## ESTRATTO SELEZIONATO
----

È bastato perché la speculazione gonfiasse l'azione Banco Bpm a livelli che hanno fatto desistere Unicredit. Secondo fonti attendibili, la motivazione "tecnica" espressa da Orcel, benché irritato per la fuga di notizie seguita al dialogo con la Banca d'Italia sulla compatibilità dei "modelli interni" delle due banche, riguarda proprio il diverso assorbimento di capitale che sta a fronte degli attivi di Unicredit e di Banco Bpm.
I modelli, asseverati dalla vigilanza, sono un modo per allocare meno capitale basato sulle probabilità di perdita e le serie temporali. Unicredit, anche a causa della svendita di 17,7 miliardi di sofferenze nel 2017, ha un modello interno molto "denso", per cui a fine 2021 gli attivi ponderati per il rischio sono il 73,6% degli attivi totali (vedi tabella).

----

## DATI FORNITI
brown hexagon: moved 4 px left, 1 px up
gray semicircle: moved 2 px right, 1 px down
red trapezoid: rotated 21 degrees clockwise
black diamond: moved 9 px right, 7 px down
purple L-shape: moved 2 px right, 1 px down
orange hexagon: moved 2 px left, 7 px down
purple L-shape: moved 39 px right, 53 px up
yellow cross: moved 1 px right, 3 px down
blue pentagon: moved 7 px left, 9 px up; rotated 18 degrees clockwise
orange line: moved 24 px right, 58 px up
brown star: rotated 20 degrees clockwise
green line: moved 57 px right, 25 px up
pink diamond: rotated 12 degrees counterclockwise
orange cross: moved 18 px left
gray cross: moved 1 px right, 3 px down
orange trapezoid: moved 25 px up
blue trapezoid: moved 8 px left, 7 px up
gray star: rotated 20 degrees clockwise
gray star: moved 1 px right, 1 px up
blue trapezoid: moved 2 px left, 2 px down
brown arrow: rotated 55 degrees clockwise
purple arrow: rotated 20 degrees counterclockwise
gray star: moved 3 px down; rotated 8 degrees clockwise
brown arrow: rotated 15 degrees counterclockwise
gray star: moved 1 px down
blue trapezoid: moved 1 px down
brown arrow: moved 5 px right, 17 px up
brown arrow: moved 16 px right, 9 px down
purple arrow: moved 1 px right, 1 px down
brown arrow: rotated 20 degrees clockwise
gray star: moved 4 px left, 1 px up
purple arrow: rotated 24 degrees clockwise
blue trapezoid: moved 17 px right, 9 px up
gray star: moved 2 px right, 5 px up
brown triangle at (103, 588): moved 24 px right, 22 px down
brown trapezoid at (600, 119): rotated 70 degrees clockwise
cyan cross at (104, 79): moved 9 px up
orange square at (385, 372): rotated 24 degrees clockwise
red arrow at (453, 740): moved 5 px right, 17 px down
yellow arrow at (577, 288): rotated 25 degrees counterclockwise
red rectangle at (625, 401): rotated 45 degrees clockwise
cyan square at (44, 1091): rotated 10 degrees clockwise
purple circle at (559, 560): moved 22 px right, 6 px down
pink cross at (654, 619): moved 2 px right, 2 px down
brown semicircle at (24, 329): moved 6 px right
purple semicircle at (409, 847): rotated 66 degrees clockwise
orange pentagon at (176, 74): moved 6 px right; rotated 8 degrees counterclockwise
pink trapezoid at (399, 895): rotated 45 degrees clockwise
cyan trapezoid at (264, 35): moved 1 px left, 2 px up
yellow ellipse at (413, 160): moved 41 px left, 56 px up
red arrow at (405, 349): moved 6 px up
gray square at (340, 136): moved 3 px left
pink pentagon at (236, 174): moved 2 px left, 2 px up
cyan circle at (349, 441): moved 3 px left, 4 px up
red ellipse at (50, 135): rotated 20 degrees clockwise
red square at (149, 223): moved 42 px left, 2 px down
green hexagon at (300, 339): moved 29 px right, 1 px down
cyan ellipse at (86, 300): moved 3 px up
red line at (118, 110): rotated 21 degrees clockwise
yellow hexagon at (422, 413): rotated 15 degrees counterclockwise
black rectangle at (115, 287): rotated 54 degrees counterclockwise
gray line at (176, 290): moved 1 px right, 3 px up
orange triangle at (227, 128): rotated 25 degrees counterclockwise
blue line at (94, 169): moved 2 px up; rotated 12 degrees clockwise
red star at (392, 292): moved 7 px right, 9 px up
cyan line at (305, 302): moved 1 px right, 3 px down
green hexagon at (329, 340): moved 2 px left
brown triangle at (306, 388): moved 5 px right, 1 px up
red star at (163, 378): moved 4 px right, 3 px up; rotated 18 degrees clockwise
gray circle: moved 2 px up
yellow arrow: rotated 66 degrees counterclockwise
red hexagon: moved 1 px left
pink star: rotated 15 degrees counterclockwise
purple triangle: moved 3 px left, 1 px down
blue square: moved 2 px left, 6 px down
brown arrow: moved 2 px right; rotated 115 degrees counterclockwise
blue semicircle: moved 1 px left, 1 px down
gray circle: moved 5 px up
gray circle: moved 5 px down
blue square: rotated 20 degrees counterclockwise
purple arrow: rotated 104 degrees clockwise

----

## CONSEGNA
Riporta tutti i dati espressi in cifre (importi, anni, percentuali) che compaiono nell'estratto su Unicredit e Banco Bpm.

## SOLUZIONE
- 17,7 miliardi (di sofferenze svendute)
- 2017
- 2021 (fine 2021)
- 73,6% (attivi ponderati per il rischio sugli attivi totali)